Doch es ging noch weiter: Viele Fans waren felsenfest davon überzeugt, dass Britney Hilferufe in ihren Posts versteckte und dass sie von ihrem nahen Umfeld dazu gezwungen wurde, den Schein zu wahren. So sah man zum Beispiel in einem Workout-Clip auf TikTok, wie ihr Personal Trainer sie animierte zu "lächeln".
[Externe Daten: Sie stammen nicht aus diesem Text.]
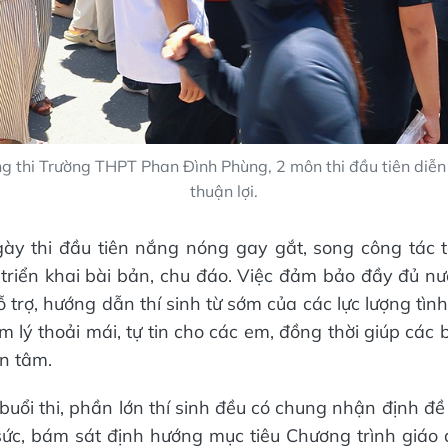
ng thi Trường THPT Phan Đình Phùng, 2 môn thi đầu tiên diễn 
thuận lợi.
ngày thi đầu tiên nắng nóng gay gắt, song công tác t
 triển khai bài bản, chu đáo. Việc đảm bảo đầy đủ nướ
 trợ, hướng dẫn thí sinh từ sớm của các lực lượng tì
m lý thoải mái, tự tin cho các em, đồng thời giúp các
n tâm.
buổi thi, phần lớn thí sinh đều có chung nhận định đề
sức, bám sát định hướng mục tiêu Chương trình giáo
Ihre Follower und Followerinnen begannen damit, sie aufzufordern, geheime Zeichen in den Clips zu verstecken. "Wenn du Hilfe brauchst, trage Gelb in deinem nächsten Video", kommentierte die Userin "Blueshoulderpads". Eine andere schrieb: "Wenn du Hilfe brauchst, dreh dich im nächsten Video". Und siehe da: Im nächsten Video trug Britney ein gelbes Top und drehte sich einmal um die eigene Achse. Kritiker und Kritikerinnen der Entmündigungs-Theorie warfen den besorgten Fans wiederum vor, Sachen zu erfinden: Die Kommentare seien erst nach Erscheinen der Videos hinzugefügt worden und ohnehin gelte Britney auf TikTok als "CEO of Spinning Around". Auch vorher habe sie nicht viel anderes getan, als sich vor der Kamera im Kreis zu drehen. Der Vorwurf, sie werde gegen ihren Willen eingesperrt und ihr Vater, ihre Mutter und die Vertrauten wollten nur einen Weg um an ihr Geld zu kommen, sei eine Verschwörungstheorie. Erst im letzten Juli reichte ihre Mutter Lynne Spears einen Antrag ein, um Verfügungsgewalt über die Finanzen ihrer Tochter zu bekommen.

Ein unheimliches Gefühl

Schaute man sich die Posts auf Britneys Profil an, kam man nicht um ein Gefühl der Beklemmung herum. Ein Post mit der Unterschrift "Mein Florist hat mich heute mit einem bunten Bouquet überrascht, musste ich teilen", zeigte Britney zunächst mit einem bunten Blumenstrauß in besagtem gelben Top, eine Pirouette drehend zu The Weeknds "Blinding Lights". Doch danach ging sie stoisch von links und rechts durchs Bild und lächelt in die Kamera. Wie bei einem Castingvideo. Ein ebenso unerklärliches wie unheimliches Bild.

Neben den TikTok-Videos lasen die besorgten Fans auch in ihren Instagram- und Twitter-Posts zwischen den Zeilen. In einem Instagram-Post vom 9. Juli zitierte Britney die indische Autorin Arundhati Roy. Die Zeilen stammen aus deren Debütroman "Der Gott der kleinen Dinge", in dem ihre Fans eindeutige Parallelen zu Britneys eigener Situation herauslasen. Eine weitere versteckte Botschaft? Viele von Britneys Posts enthielten Blumen, meist Rosen. Viele Fans sanden ihr deshalb die Nachricht: "Poste Blumen, wenn du Hilfe brauchst."

#FreedBritney

Britney Spears ist eine erwachsene Frau. Eine Mutter von zwei Söhnen, die sie fast 13 Jahren lang kaum sehen durfte. Sie war und ist eine der größten Pop-Ikonen der Welt, die jahrelang in Las Vegas die Hallen füllte. 13 Jahren büßte sie für eine dunkle Phase ihres Lebens, indem sie in völliger Unmündigkeit gehalten wurde. Jetzt ist sie, auch dank ihrer Fans, befreit - und dreht ihre Pirouetten hoffentlich nur noch aus Freude.